Material provided below:

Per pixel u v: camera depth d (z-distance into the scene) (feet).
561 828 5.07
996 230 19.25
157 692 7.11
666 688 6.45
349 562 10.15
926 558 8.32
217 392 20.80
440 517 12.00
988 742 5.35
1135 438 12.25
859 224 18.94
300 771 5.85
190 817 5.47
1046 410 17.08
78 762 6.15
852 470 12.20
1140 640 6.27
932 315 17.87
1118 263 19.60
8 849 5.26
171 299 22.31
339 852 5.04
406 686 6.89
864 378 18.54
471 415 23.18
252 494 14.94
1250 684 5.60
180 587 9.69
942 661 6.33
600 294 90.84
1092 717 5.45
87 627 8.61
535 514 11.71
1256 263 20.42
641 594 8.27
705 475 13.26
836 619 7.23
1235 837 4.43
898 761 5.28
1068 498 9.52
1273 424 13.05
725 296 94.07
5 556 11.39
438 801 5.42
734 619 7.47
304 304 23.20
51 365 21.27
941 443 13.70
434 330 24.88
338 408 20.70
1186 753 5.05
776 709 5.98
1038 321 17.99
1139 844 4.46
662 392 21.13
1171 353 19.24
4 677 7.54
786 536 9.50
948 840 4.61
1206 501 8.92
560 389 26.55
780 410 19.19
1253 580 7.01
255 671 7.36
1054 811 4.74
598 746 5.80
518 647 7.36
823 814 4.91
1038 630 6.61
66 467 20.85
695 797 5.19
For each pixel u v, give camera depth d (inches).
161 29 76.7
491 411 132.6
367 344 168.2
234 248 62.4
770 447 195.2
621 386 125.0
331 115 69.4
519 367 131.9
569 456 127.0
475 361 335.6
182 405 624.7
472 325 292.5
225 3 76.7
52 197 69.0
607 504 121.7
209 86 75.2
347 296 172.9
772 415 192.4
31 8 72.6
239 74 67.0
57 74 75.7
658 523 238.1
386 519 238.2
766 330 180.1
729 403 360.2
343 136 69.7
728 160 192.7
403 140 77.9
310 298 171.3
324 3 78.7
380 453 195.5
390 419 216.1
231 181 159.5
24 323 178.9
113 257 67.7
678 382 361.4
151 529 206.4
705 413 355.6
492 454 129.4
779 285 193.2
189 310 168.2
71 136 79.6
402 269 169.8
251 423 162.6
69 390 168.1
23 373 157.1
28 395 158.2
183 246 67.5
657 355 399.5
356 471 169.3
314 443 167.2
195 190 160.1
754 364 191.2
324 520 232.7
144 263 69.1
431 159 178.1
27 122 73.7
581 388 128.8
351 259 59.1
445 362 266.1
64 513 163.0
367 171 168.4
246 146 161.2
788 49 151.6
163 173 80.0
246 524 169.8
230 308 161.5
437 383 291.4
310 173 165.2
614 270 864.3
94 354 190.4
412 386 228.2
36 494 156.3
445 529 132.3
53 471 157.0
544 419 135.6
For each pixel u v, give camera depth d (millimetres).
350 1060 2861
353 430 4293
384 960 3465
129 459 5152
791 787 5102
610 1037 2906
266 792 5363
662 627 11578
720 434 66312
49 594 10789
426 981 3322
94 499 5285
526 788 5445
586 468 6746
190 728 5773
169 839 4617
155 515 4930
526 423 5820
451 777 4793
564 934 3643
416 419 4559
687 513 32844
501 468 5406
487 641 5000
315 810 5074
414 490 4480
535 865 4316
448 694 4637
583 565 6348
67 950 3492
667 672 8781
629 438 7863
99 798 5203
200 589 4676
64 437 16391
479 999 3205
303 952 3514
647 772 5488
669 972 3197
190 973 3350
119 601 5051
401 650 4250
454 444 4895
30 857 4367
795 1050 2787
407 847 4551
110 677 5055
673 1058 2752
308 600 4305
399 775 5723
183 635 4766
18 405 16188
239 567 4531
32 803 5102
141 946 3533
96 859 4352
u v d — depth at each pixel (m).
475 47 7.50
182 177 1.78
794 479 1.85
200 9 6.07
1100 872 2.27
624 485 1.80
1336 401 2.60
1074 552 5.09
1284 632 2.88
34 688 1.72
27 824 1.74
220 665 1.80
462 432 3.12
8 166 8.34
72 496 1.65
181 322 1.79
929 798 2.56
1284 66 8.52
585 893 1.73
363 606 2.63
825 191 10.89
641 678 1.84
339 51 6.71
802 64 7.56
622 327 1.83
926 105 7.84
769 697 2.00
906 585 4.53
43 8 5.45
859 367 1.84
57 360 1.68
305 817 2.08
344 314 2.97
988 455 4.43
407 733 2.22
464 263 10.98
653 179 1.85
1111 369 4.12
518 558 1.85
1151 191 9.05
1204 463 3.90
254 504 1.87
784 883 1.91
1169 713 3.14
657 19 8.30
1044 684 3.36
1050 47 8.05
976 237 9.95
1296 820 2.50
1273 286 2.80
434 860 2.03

End of Material provided.

What are the lines above, starting at the one with "1284 66 8.52" and ending at the one with "1044 684 3.36"? Give them again exactly, and only them.

§ Your response
1284 66 8.52
585 893 1.73
363 606 2.63
825 191 10.89
641 678 1.84
339 51 6.71
802 64 7.56
622 327 1.83
926 105 7.84
769 697 2.00
906 585 4.53
43 8 5.45
859 367 1.84
57 360 1.68
305 817 2.08
344 314 2.97
988 455 4.43
407 733 2.22
464 263 10.98
653 179 1.85
1111 369 4.12
518 558 1.85
1151 191 9.05
1204 463 3.90
254 504 1.87
784 883 1.91
1169 713 3.14
657 19 8.30
1044 684 3.36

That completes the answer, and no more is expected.